Went out in the evening, go set up about 330. Worked three groups of Woodies and missed on the second group. No mallards around so ended the day with two Drake's and one hen.


----------



## mbarrett1379 (Feb 23, 2012)

Nice!


----------



## InlandKid (Aug 29, 2006)

mbarrett1379 said:


> Nice!


What areas you hunting, public or private? I don't live too far from you, I'm in North Royalton.


----------



## mbarrett1379 (Feb 23, 2012)

I hunt both, more public tho.


----------



## InlandKid (Aug 29, 2006)

mbarrett1379 said:


> I hunt both, more public tho.


I'm hunt all public, some from shore some from a boat. Keep at it and you'll learn what places are better during certain times of the season and weather.


----------



## mbarrett1379 (Feb 23, 2012)

Sounds good, I do enjoy the public aspect tho better than private. It feels a lot more rewarding to be successful on public haha.


----------



## bdawg (Apr 14, 2009)

My advice after duck hunting for 3 years is to do a follow up shot right away if the bird is still moving at all before it even has a chance to dive and while it is still stunned from the initial hit. I've lost so many birds already. 

Send me a PM if you want to duck hunt. I have a small boat for inland lakes that have a ramp, some mallard and wood duck decoys, some field goose decoys, waders, and a layout blind. I suck at calling so far. Don't have any private land, and don't know any real good public land yet. Willing to try anywhere.


----------



## Mi-Mic-Kay (Jan 3, 2017)

BaddFish said:


> That's the beauty of hunting with a good lab. I miss my yellow lab Beau badly... thats always the challenge of hunting without a dog- "taking shots that you truly think you can find the dead or half dead duck" Sky busters without dogs are truly idiots and just wasting game.


Amen! I know everyone doesn't have the location, time, money etc. for a dog but at least try to keep your shots ethical! And if you are considering a dog but hesitant, get one!

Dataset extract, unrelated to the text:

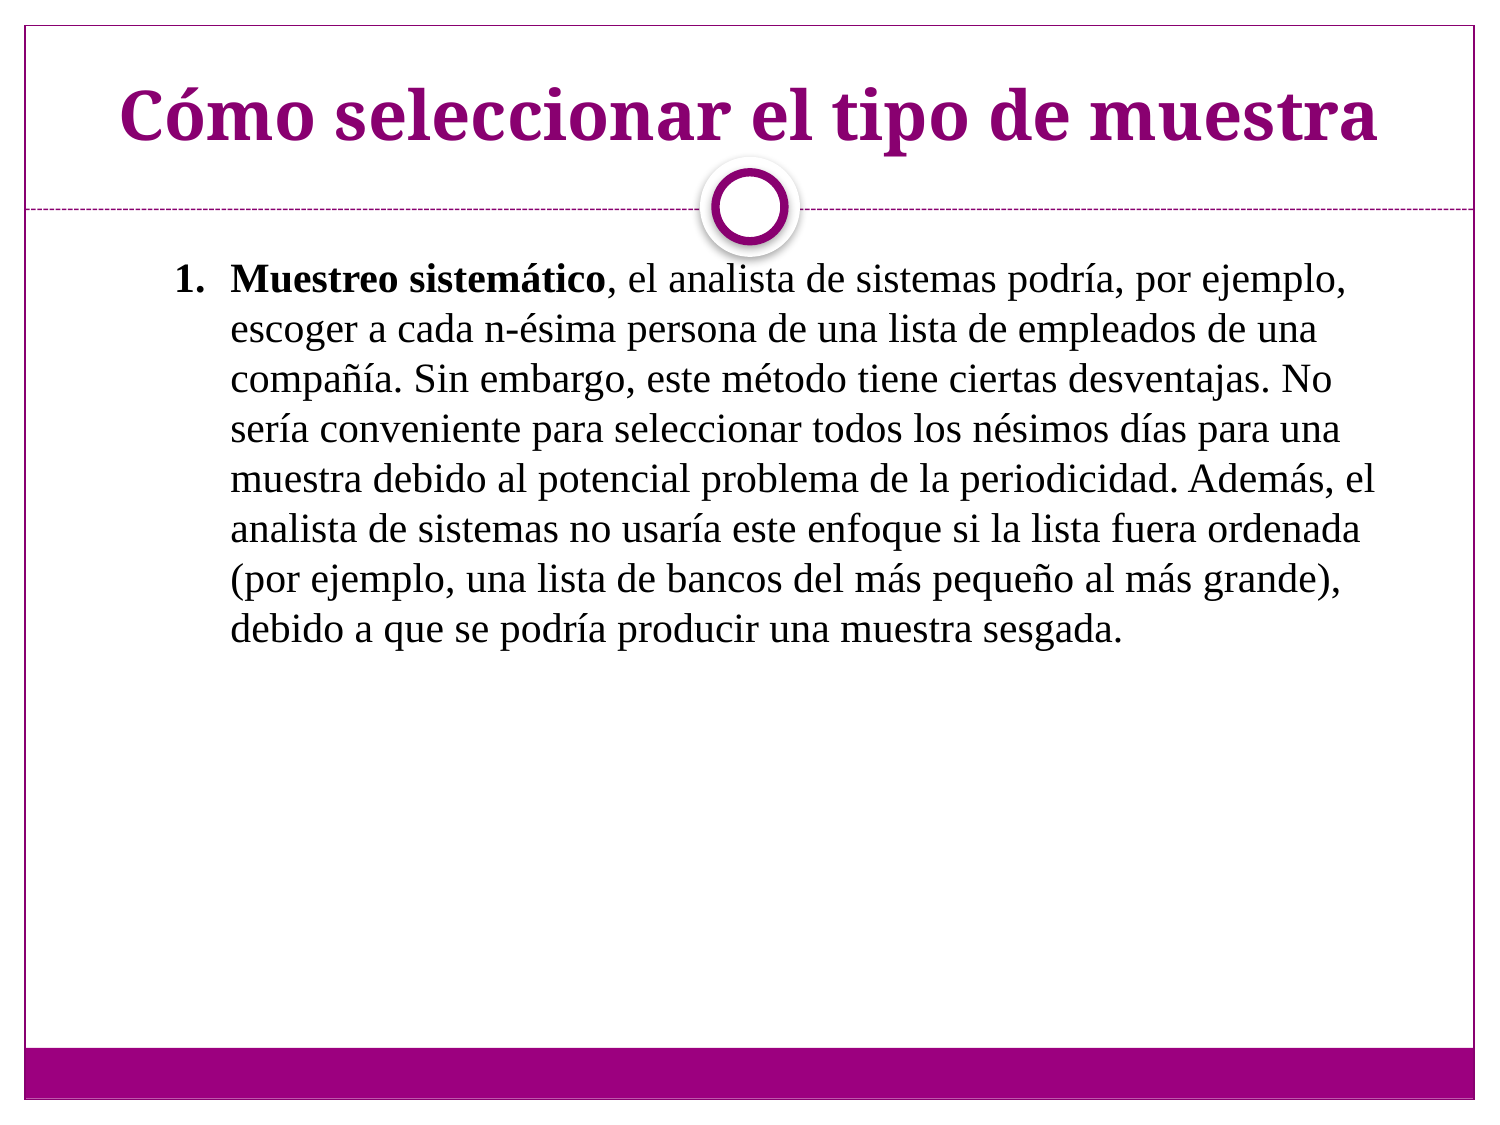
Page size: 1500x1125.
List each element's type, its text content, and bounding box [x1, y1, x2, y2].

title Cómo seleccionar el tipo de muestra [49, 37, 1450, 162]
text_box Muestreo sistemático, el analista de sistemas podría, por ejemplo, escoger a cada n-ésima persona de una lista de empleados de una compañía. Sin embargo, este método tiene ciertas desventajas. No sería conveniente para seleccionar todos los nésimos días para una muestra debido al potencial problema de la periodicidad. Además, el analista de sistemas no usaría este enfoque si la lista fuera ordenada (por ejemplo, una lista de bancos del más pequeño al más grande), debido a que se podría producir una muestra sesgada. [159, 243, 1435, 659]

I've raised a half dozen upland dogs and this Lab (if I can do it, you can do it) and its all about obedience.









My daughter and her fiancé bought this guy as a pup when they were living in apartment and I reluctantly ended up with him before he ate the entire apartment. Wasn't sure I'd have time for him but I taught him the basics for a year then returned him to them when they found there own place.
He hits the water like a cannonball and can out swim Michael Phelps! The excitement in his eyes and his drive to please his owner are the reasons I've hunted with dogs most of my life.

My future son-in-law and his buddies sent me this picture yesterday. Looks like they kept him happy!


----------



## Wing Shooter (Feb 23, 2016)

2018102095095554 (1)




__
Wing Shooter


__
Nov 7, 2018











  








Duck Hunting




__
Wing Shooter


__
Nov 7, 2018







We've had a good first split two hunts we limited on mallards at the swamp but the woodies and teal that are normally there weren't. The flooded corn field would have been a limit filler but my second wood duck got up and flew off after I dusted it the first time.


----------